In his detailed essay Roberts, who first introduced Connor to McMahon, wrote about his own personal involvement in WWE’s relationship with Connor, and took exception to his removal from that story.
Roberts claims WWE rewrote the story with bigger names, including Daniel Bryan, who presented the award at the Hall of Fame ceremony.
“I just didn’t realize that when they retold this story, it was going to become just like those other reality-inspired storylines I mentioned earlier,” Roberts wrote. “The next week came and went. The plan changed and only Stephanie and Daniel Bryan were interviewed. Stephanie was generous to Connor. Daniel was always good to him when they were face to face at the arenas. Daniel is a quality person and incredible performer. I feel bad that the company put him in a position where people on the outside might assume they were closer than they were.”
Roberts, 35, who worked for WWE from 2002-14, also wrote that he was surprised by the video the company released and later showed at arenas throughout the country during its shows.
“When the video came out, I was surprised, maybe more surprised than I should have been, to discover that reality was not a part of the story. The company told the story the way they wanted it to be told. And then I remembered: that’s just what the company does — it tells stories. Maybe I experienced this one too personally to see it distorted, but it was not easy to take.”
“I wish Connor’s Cure and Connor’s induction into the Hall of Fame were driven by sincerity and not strategy,” Roberts added.
WWE issued a response on Friday and defended its philanthropic efforts.
“It is offensive to suggest that WWE and its executives had anything but altruistic intentions in honoring Connor and his legacy with the Warrior Award.
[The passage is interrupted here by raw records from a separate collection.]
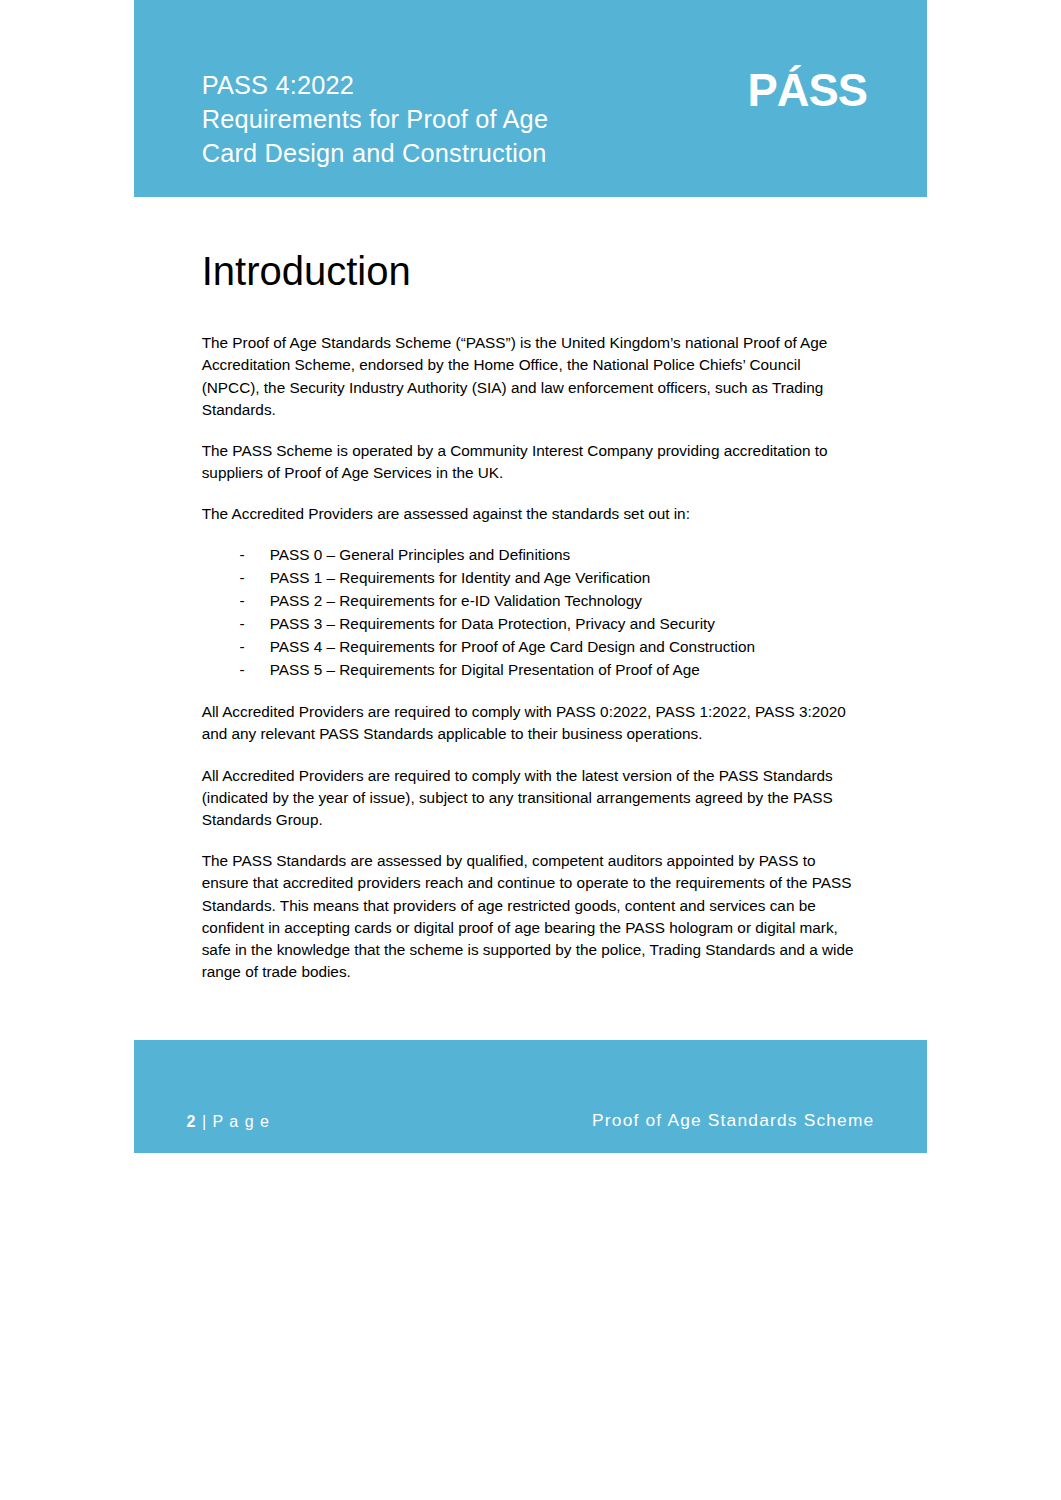PASS 4:2022
Requirements for Proof of Age
Card Design and Construction
PÁSS
Introduction
The Proof of Age Standards Scheme (“PASS”) is the United Kingdom’s national Proof of Age Accreditation Scheme, endorsed by the Home Office, the National Police Chiefs’ Council (NPCC), the Security Industry Authority (SIA) and law enforcement officers, such as Trading Standards.
The PASS Scheme is operated by a Community Interest Company providing accreditation to suppliers of Proof of Age Services in the UK.
The Accredited Providers are assessed against the standards set out in:
PASS 0 – General Principles and Definitions
PASS 1 – Requirements for Identity and Age Verification
PASS 2 – Requirements for e-ID Validation Technology
PASS 3 – Requirements for Data Protection, Privacy and Security
PASS 4 – Requirements for Proof of Age Card Design and Construction
PASS 5 – Requirements for Digital Presentation of Proof of Age
All Accredited Providers are required to comply with PASS 0:2022, PASS 1:2022, PASS 3:2020 and any relevant PASS Standards applicable to their business operations.
All Accredited Providers are required to comply with the latest version of the PASS Standards (indicated by the year of issue), subject to any transitional arrangements agreed by the PASS Standards Group.
The PASS Standards are assessed by qualified, competent auditors appointed by PASS to ensure that accredited providers reach and continue to operate to the requirements of the PASS Standards. This means that providers of age restricted goods, content and services can be confident in accepting cards or digital proof of age bearing the PASS hologram or digital mark, safe in the knowledge that the scheme is supported by the police, Trading Standards and a wide range of trade bodies.
2 | P a g e
Proof of Age Standards Scheme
In conjunction with Connor’s father, Connor’s Cure was established by Stephanie McMahon and Paul Levesque to raise awareness and funds for pediatric cancer, and to honor a boy that so many people within the WWE family came to love. The fund is managed by the Children’s Hospital of Pittsburgh Foundation and has already raised more than $200,000 for pediatric cancer research.
“In addition, following the Ultimate Warrior’s impassioned Hall of Fame speech last year encouraging WWE to recognize its unsung heroes, the Warrior Award was established in his memory to honor those who exhibit unwavering strength and perseverance, and who live life with the courage and compassion that embodies the indomitable spirit of the Ultimate Warrior. With the full support and input of Ultimate Warrior’s widow, Dana Warrior, Connor Michalek was the first recipient of the Warrior Award, and moving forward the award will be given annually to acknowledge other unsung heroes among WWE’s employees and fans.”